- Opening Delimiter -

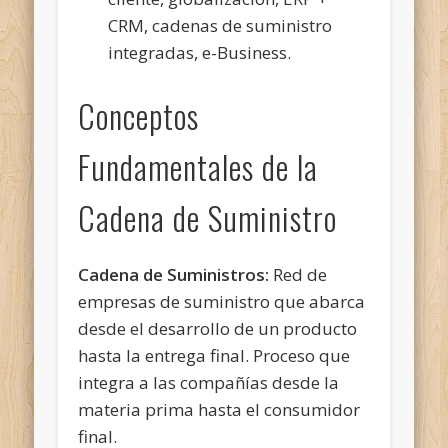
CRM, cadenas de suministro
integradas, e-Business.
Conceptos
Fundamentales de la
Cadena de Suministro
Cadena de Suministros:
Red de
empresas de suministro que abarca
desde el desarrollo de un producto
hasta la entrega final. Proceso que
integra a las compañías desde la
materia prima hasta el consumidor
final.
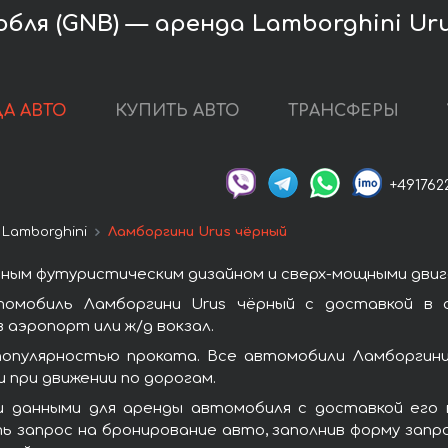
бля (GNB) — аренда Lamborghini Uru
А АВТО
КУПИТЬ АВТО
ТРАНСФЕРЫ
+491762
 Lamborghini
Ламборгини Urus чёрный
ным футуристическим дизайном и сверх-мощными двиг
омобиль Ламборгини Urus чёрный с доставкой в 
 аэропорт или ж/д вокзал.
популярностью проката. Все автомобили Ламборгини
при движении по дорогам.
 данными для аренды автомобиля с доставкой его 
ь запрос на бронирование авто, заполнив форму запр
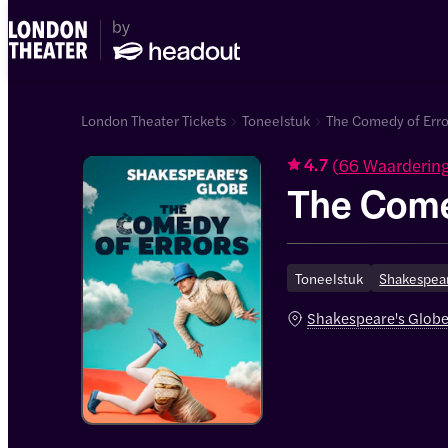
London Theater Tickets
Toneelstuk
The Comedy of Error
(
66 Waarderin
4.7
The Come
Toneelstuk
Shakespea
Shakespeare's Glob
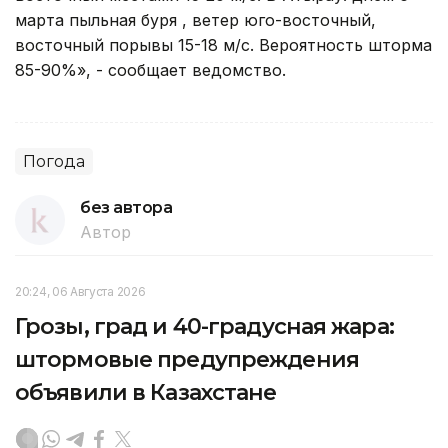
марта пыльная буря , ветер юго-восточный,
восточный порывы 15-18 м/с. Вероятность шторма
85-90%», - сообщает ведомство.
Погода
без автора
Автор
20:24, 06 Августа 2026
Грозы, град и 40-градусная жара:
штормовые предупреждения
объявили в Казахстане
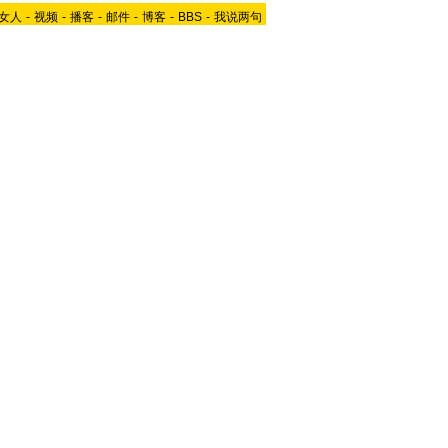
女人
-
视频
-
播客
-
邮件
-
博客
-
BBS
-
我说两句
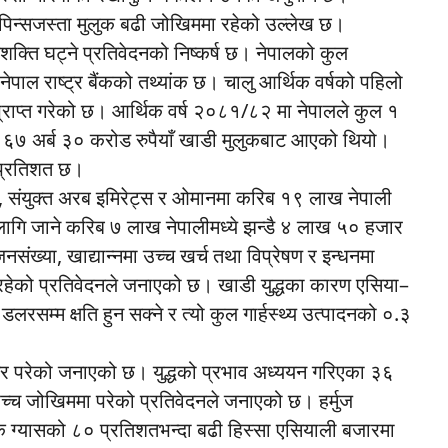
िपिन्सजस्ता मुलुक बढी जोखिममा रहेको उल्लेख छ।
यशक्ति घट्ने प्रतिवेदनको निष्कर्ष छ। नेपालको कुल
पाल राष्ट्र बैंकको तथ्यांक छ। चालु आर्थिक वर्षको पहिलो
स प्राप्त गरेको छ। आर्थिक वर्ष २०८१/८२ मा नेपालले कुल १
 जसमा ६७ अर्ब ३० करोड रुपैयाँ खाडी मुलुकबाट आएको थियो।
९ प्रतिशत छ।
त, संयुक्त अरब इमिरेट्स र ओमानमा करिब १९ लाख नेपाली
ा लागि जाने करिब ७ लाख नेपालीमध्ये झन्डै ४ लाख ५० हजार
नसंख्या, खाद्यान्नमा उच्च खर्च तथा विप्रेषण र इन्धनमा
ा रहेको प्रतिवेदनले जनाएको छ। खाडी युद्धका कारण एसिया–
 डलरसम्म क्षति हुन सक्ने र त्यो कुल गार्हस्थ्य उत्पादनको ०.३
 असर परेको जनाएको छ। युद्धको प्रभाव अध्ययन गरिएका ३६
 उच्च जोखिममा परेको प्रतिवेदनले जनाएको छ। हर्मुज
ृतिक ग्यासको ८० प्रतिशतभन्दा बढी हिस्सा एसियाली बजारमा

- Closing Delimiter -

To do:
All that is needed is an exact copy of the lines from the line with "Грозы, град и" through the end of the listing, both ends included, with no pictures.

Task response:
Грозы, град и 40-градусная жара:
штормовые предупреждения
объявили в Казахстане
女人
-
视频
-
播客
-
邮件
-
博客
-
BBS
-
我说两句
िपिन्सजस्ता मुलुक बढी जोखिममा रहेको उल्लेख छ।
यशक्ति घट्ने प्रतिवेदनको निष्कर्ष छ। नेपालको कुल
पाल राष्ट्र बैंकको तथ्यांक छ। चालु आर्थिक वर्षको पहिलो
स प्राप्त गरेको छ। आर्थिक वर्ष २०८१/८२ मा नेपालले कुल १
 जसमा ६७ अर्ब ३० करोड रुपैयाँ खाडी मुलुकबाट आएको थियो।
९ प्रतिशत छ।
त, संयुक्त अरब इमिरेट्स र ओमानमा करिब १९ लाख नेपाली
ा लागि जाने करिब ७ लाख नेपालीमध्ये झन्डै ४ लाख ५० हजार
नसंख्या, खाद्यान्नमा उच्च खर्च तथा विप्रेषण र इन्धनमा
ा रहेको प्रतिवेदनले जनाएको छ। खाडी युद्धका कारण एसिया–
 डलरसम्म क्षति हुन सक्ने र त्यो कुल गार्हस्थ्य उत्पादनको ०.३
 असर परेको जनाएको छ। युद्धको प्रभाव अध्ययन गरिएका ३६
 उच्च जोखिममा परेको प्रतिवेदनले जनाएको छ। हर्मुज
ृतिक ग्यासको ८० प्रतिशतभन्दा बढी हिस्सा एसियाली बजारमा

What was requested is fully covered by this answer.